**Records:**
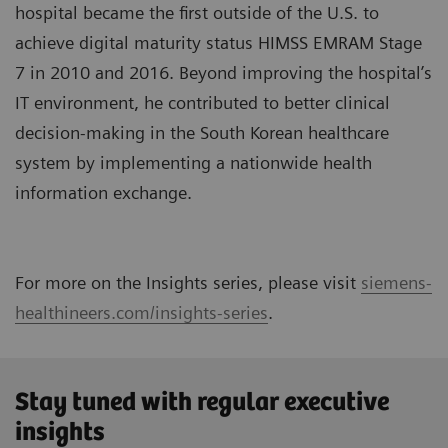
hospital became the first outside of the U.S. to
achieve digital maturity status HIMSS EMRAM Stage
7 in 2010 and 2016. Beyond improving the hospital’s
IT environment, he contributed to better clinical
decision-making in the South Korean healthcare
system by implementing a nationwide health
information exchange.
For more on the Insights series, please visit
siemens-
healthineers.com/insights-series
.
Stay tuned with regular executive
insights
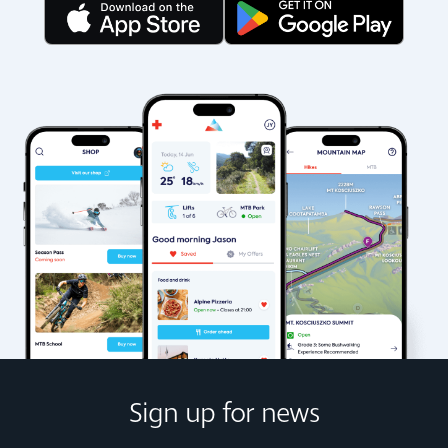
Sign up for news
==
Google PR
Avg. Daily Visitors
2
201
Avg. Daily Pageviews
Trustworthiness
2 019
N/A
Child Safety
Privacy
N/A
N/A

**Your objective:**
Copy each line above containing the string "Daily".

**Response for this exercise:**
Avg. Daily Visitors
Avg. Daily Pageviews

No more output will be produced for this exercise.